Some “common sense changes” were announced as the National Health Amendment (Pharmaceutical Benefits) Bill 2016 was read, including day of death dispensing and dispensing after disaster. The Pharmacy Diabetes Screening Trial was launched. And the UTS Pharmacy Barometer highlighted low confidence among the sector.

November ended on a high with the announcement of the Guild’s 2017 Pharmacy of the Year finalists. Best of luck to all of the finalists, who are all leaders in their field.



In December, the pressure’s on in community pharmacy, with Christmas shoppers asked by the SDA to be nice to retail staff.
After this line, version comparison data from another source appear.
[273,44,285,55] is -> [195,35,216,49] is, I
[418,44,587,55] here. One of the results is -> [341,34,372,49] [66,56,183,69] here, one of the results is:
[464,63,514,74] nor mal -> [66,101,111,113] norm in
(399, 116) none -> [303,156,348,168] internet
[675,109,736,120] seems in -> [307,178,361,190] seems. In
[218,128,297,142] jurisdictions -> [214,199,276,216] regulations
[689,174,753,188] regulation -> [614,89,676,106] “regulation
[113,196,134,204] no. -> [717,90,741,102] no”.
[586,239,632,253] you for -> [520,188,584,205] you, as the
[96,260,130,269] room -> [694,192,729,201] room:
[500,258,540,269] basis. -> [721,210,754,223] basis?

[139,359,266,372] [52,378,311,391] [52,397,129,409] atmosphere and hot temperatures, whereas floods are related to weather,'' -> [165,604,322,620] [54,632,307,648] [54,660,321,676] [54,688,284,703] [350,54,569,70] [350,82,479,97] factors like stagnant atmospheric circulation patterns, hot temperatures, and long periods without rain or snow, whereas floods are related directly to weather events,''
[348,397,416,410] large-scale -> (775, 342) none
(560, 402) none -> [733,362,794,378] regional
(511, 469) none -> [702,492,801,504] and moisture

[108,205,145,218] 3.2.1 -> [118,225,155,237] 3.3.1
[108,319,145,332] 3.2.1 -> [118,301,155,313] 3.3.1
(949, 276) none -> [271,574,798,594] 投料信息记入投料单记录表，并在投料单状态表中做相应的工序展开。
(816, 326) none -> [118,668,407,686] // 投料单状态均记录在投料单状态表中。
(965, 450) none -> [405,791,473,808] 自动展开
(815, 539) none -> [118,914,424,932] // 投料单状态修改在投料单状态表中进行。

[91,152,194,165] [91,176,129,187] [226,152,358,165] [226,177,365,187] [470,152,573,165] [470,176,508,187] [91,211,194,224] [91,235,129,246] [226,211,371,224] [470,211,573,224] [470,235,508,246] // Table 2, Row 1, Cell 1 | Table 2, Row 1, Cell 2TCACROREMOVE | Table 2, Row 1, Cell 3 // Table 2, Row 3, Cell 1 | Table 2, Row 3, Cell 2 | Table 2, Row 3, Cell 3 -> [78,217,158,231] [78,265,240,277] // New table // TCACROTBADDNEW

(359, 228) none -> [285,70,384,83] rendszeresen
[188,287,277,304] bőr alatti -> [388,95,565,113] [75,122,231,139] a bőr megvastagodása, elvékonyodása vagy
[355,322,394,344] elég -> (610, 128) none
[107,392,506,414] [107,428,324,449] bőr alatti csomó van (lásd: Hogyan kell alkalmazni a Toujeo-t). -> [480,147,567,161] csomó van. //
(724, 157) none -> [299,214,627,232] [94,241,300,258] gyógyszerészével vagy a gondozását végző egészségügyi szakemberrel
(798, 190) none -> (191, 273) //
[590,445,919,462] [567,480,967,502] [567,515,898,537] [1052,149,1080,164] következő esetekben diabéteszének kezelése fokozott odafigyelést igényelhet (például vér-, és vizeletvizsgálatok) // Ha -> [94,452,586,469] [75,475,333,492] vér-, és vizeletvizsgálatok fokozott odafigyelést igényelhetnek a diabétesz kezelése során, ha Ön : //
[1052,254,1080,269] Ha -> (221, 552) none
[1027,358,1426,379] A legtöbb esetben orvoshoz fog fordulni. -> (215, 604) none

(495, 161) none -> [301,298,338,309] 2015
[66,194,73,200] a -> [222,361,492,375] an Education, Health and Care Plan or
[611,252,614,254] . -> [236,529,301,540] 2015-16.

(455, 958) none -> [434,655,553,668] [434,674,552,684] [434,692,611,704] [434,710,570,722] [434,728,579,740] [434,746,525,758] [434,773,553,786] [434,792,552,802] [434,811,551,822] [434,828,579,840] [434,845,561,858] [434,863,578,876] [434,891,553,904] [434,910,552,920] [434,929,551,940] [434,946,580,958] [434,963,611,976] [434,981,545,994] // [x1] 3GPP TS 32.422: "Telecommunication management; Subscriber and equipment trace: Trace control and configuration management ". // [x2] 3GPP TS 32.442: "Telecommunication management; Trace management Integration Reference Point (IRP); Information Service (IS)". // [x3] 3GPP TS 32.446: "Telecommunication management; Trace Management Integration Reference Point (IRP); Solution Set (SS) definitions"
And there was no shortage of news this month either, as December kicked off with the news that Chemist Warehouse has entered a compliance partnership after back-paying almost 6000 workers more than $3.5 million.


One of the biggest stories of the year broke only days before Christmas: the TGA decided that Pharmacist Only and Pharmacy Only codeine-containing preparations would be upscheduled to Prescription Only.

The decision wasn’t popular among pharmacy stakeholders, with the PSA’s Joe Demarte saying the decision was a “missed opportunity” and the Guild’s George Tambassis slamming it as “silly”. And more than a few commenters pointed out that the upschedule won’t necessarily reduce abuse and misuse if codeine-seeking patients simply doctor shop instead.

Meanwhile, the Pharmacy Guild pointed out a conflict of interest for the King Review: the economic consultancy contracted by the Review to prepare an international literature review of pharmacy was the same consultancy that prepared Chemist Warehouse’s King Review submission. It warned members against participating in the Review’s financial survey, as well.



Changes to the NDSS are coming into effect. The Pharmacy Guild’s new membership model will begin from 1 July, as will the Health Care Homes Trial.

And with the King Review’s interim report expected to be handed down in February 2017, it looks like next year will be a watershed year for the profession. At AJP, we look forward to bringing you all this news as it happens in AJP Daily.

From all of us, have a safe and happy New Year.